The outsole of this boot uses Salomon's Contagrip rubber, fine-tuned for winter to be stickier and give good grip in very cold conditions. We found that it grips well on smooth surfaces, but the lug pattern was not as effective as some more aggressively lugged outsoles on snow. The sole features many large lugs that have sharp, square cut edges for biting in well, and large flat tops to provide plenty of surface area with the ground. That said, there is not a ton of negative space between lugs, which helps an outsole bite more effectively into soft surfaces like snow.

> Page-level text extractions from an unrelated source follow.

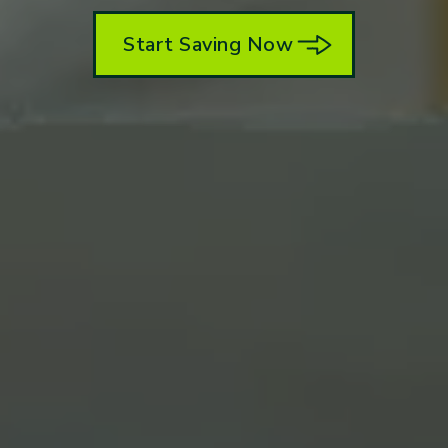
Start Saving Now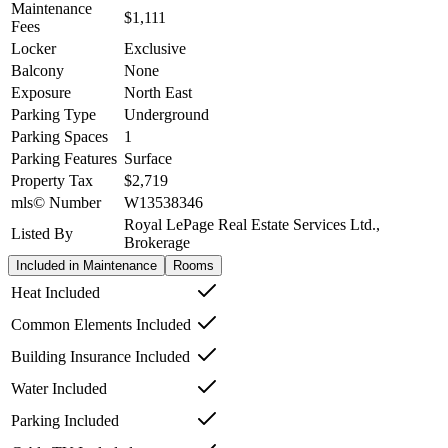
Maintenance
$1,111
Fees
Locker
Exclusive
Balcony
None
Exposure
North East
Parking Type
Underground
Parking Spaces
1
Parking Features
Surface
Property Tax
$2,719
mls© Number
W13538346
Royal LePage Real Estate Services Ltd.,
Listed By
Brokerage
Included in Maintenance
Rooms
Heat Included
Common Elements Included
Building Insurance Included
Water Included
Parking Included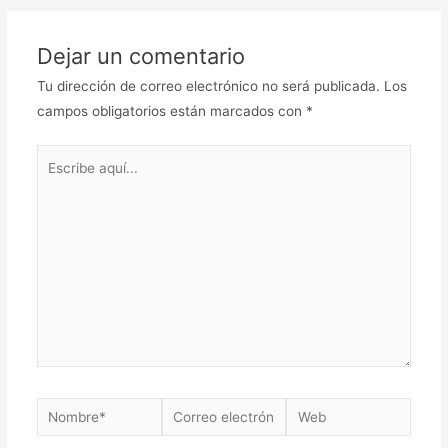
Dejar un comentario
Tu dirección de correo electrónico no será publicada.
Los
campos obligatorios están marcados con
*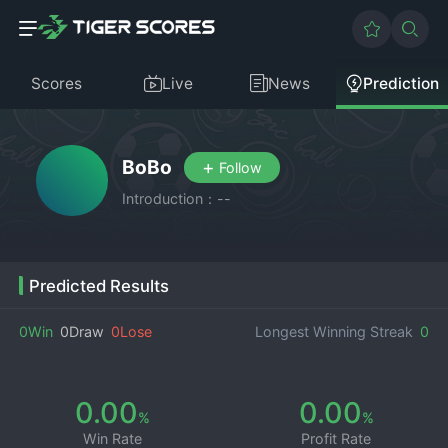
Scores
Live
News
Prediction
BoBo
+
Follow
Introduction：--
Predicted Results
0Win
0Draw
0Lose
Longest Winning Streak
0
0.00
0.00
%
%
Win Rate
Profit Rate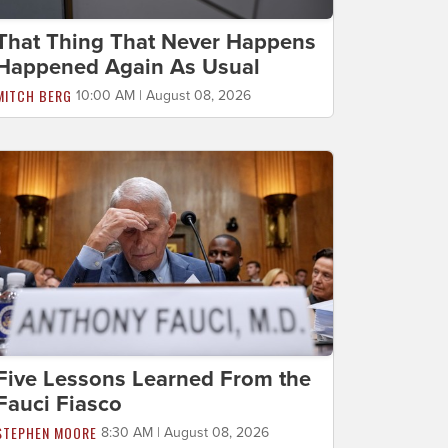
That Thing That Never Happens
Happened Again As Usual
MITCH BERG
10:00 AM | August 08, 2026
Five Lessons Learned From the
Fauci Fiasco
STEPHEN MOORE
8:30 AM | August 08, 2026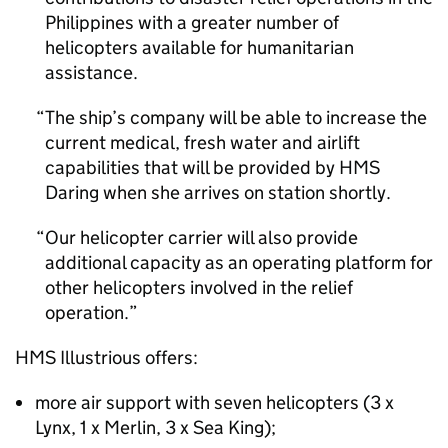
Philippines with a greater number of
helicopters available for humanitarian
assistance.
The ship’s company will be able to increase the
current medical, fresh water and airlift
capabilities that will be provided by HMS
Daring when she arrives on station shortly.
Our helicopter carrier will also provide
additional capacity as an operating platform for
other helicopters involved in the relief
operation.
HMS Illustrious offers:
more air support with seven helicopters (3 x
Lynx, 1 x Merlin, 3 x Sea King);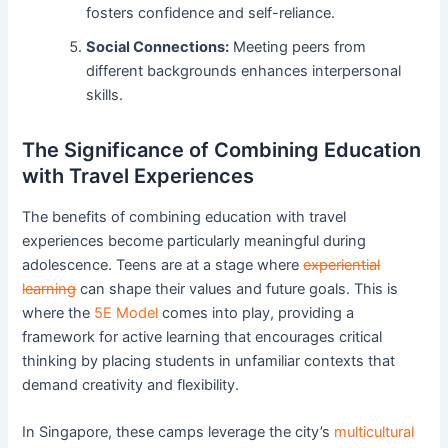
fosters confidence and self-reliance.
Social Connections:
Meeting peers from
different backgrounds enhances interpersonal
skills.
The Significance of Combining Education
with Travel Experiences
The benefits of combining education with travel
experiences become particularly meaningful during
adolescence. Teens are at a stage where
experiential
learning
can shape their values and future goals. This is
where the
5E Model
comes into play, providing a
framework for active learning that encourages critical
thinking by placing students in unfamiliar contexts that
demand creativity and flexibility.
In Singapore, these camps leverage the city’s
multicultural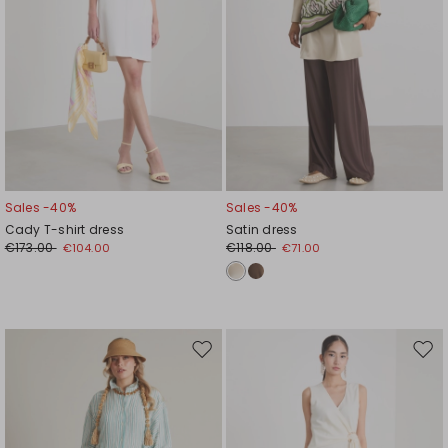
Sales -40%
Sales -40%
Cady T-shirt dress
Satin dress
€173.00
€118.00
€104.00
€71.00
Move
Mov
to
to
wishlist
wishl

Using the high end insulating Aerotherm Aerogel technology and coming from Salomon, a company not generally associated with producing the most affordable products, it should come as no surprise that these boots rank up there among the most expensive that we tested. We think they provide good value, however, as long as they hold up as intended. If they don't, you may have to deal with a minor hassle of filling a warranty claim, but Salomon stands behind their products, so there is little risk.
The Salomon Toundra Pro CSWP is a large, burly, and very warm boot that is also surprisingly light and comfortable. Salomon uses innovative Aerogel technology for their insulation, and they are rated to -40F. While they're fit for all uses, they will serve best as a winter hiking or snowshoeing boot, and are also a great choice for snowmobiling.